Climate Polluters Should Pay Their Fair Share of Hurricane Harvey Recovery
Texas should require climate polluters to pay their fair share of the Hurricane Harvey recovery effort, and Public Citizen will tell Texas lawmakers this on Wednesday.
Responding to an interim charge from Texas House Speaker Joe Straus, the House Natural Resources Committee is hold a hearing at 10 a.m. CDT on Wednesday, October 4, 2017 at the George R. Brown Convention Center in Houston. The hearing will take public testimony on issues related to Hurricane Harvey and flooding in general.
The hearing comes amid a disagreement between Texas Gov. Greg Abbott and Houston Mayor Sylvester Turner about how to fund the Harvey recovery effort. After Turner proposed an unpopular temporary increase in property taxes, the governor allocated $50 million from the state’s disaster relief fund – representing half of the total for the biennium – for Harvey recovery. The governor has not foreclosed the possibility of allocating Rainy Day funds as well, though he has stated that would not happen before the 2019 legislative session.
For Wednesday’s hearing, the committee has asked for strategies to fund efforts to mitigate future flood events.
“Fossil fuel companies have shirked their responsibility for climate change for too long, with some aware for at least 40 years of the role their industry has played,” said Adrian Shelley, director of Public Citizen’s Texas office, who is testifying on Wednesday. “Houstonians have paid the cost of the carbon pollution industry’s neglect.

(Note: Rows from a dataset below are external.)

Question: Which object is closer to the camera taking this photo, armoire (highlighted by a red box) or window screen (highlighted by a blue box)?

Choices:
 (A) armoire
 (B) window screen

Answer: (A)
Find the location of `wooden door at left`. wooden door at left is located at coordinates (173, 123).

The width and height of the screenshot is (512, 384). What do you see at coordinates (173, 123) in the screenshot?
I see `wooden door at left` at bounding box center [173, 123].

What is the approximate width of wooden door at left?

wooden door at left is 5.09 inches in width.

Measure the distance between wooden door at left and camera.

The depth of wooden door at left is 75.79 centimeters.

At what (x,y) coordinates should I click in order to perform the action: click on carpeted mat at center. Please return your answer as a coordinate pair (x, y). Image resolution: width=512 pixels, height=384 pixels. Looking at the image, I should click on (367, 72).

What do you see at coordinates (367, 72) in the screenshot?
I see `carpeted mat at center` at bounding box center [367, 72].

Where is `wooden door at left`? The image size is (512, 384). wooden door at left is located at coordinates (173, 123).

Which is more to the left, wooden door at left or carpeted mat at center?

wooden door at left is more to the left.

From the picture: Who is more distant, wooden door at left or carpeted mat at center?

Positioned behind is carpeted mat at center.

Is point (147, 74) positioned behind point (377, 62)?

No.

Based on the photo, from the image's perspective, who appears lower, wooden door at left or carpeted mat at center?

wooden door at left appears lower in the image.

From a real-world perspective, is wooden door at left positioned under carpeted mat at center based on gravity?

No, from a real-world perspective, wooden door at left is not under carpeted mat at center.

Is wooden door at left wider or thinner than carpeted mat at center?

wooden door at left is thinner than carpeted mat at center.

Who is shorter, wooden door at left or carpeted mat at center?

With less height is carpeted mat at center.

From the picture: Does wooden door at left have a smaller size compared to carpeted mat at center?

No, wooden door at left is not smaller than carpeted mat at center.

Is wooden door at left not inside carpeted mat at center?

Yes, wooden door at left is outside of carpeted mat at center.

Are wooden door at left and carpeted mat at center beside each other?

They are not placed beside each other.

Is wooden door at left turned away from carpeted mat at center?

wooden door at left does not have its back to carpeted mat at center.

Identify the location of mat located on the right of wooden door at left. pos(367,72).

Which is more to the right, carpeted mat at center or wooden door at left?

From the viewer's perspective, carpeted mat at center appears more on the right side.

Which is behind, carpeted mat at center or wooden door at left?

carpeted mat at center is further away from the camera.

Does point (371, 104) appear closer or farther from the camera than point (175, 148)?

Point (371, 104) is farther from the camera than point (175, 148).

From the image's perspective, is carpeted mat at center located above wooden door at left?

It’s time climate polluters pay their fair share.”
The contribution to climate change by carbon polluters, including the fossil fuel industry, worsened Harvey’s impact on Texas. Ninety companies from around the world, mostly from the fossil fuel industry, contributed 57 percent of carbon dioxide emissions to the atmosphere and approximately 42 to 50 percent of the rise in global mean surface temperature between 1880 and 2010 globally, according to a recent report in the journal Climate Change. Many of those companies have offices in Houston.
According to Dr. Kevin Trenberth with the U.S. National Center for Atmospheric Research, “The human contribution can be up to 30 percent or so of the total rainfall coming out of the storm. It may have been a strong storm, and it may have caused a lot of problems anyway – but [human-caused climate change] amplifies the damage considerably.”
If you are in the Houston area, and wish to testify in front of this committee come to the George R. Brown Convention Center, 1001 Avenida De Las Americas, Houston, TX 77010 (Room 371) by 10 am. Witnesses can sign up to testify at that time. If you do not have time to wait to testify, you can provide 16 copies of written testimony to the clerk when you sign up.
Below is testimony presented to the House Natural Resource Committee by Adrian Shelley, Director of the Texas office of Public Citizen on Wednesday, October 4, 2017
It’s been more than a month since Hurricane Harvey ravaged the Texas Coast, and we are still tallying the damage. We don’t know how many homes were flooded, how many cars were destroyed, or how many billions the recovery will cost. We do know that the recovery needs will exceed our government resources. Even with contributions at every level of government, we will not have enough to fund the recovery effort. Many—perhaps most—Houstonians have already borne some of the costs of Harvey in lost property and lost wages. Many more will find that insurance and government relief will not be enough to cover their losses.
There is another source of funding for Harvey recovery: the carbon pollution industry. If you don’t like hearing the words “climate change,” then substitute the words “extreme weather” in the rest of my remarks. We know that extreme weather made Harvey worse. Dr. Kevin Trenberth with the U.S. National Center for Atmospheric Research estimates that 30% of the impact of Harvey was attributable to climate change—sorry, extreme weather. We know that some of the biggest climate polluters in the fossil fuel industry have known about extreme weather for at least 40 years. And we know that they have failed to act, going so far as to obscure evidence of their role in extreme weather.
Ninety companies from around the world, mostly from the fossil fuel industry, contributed 57 percent of carbon dioxide emissions to the atmosphere and approximately 42 to 50 percent of the rise in global mean surface temperature between 1880 and 2010 globally, according to a recent report in the journal Climate Change. Many of those companies have offices in Houston.
I know that these companies have paid their fair share of campaign contributions, so what I am about to say might not be popular with you. But make no mistake: carbon polluters bear responsibility for Hurricane Harvey. They are culpable, and their role can be quantified. It is time for members of those industries to act like the leaders they pretend to be. They should pay their fair share of the recovery effort, and they should fund what must happen next: the effort to prepare Houston for the next big storm.
Because whether we believe in it or not, extreme weather is here to stay.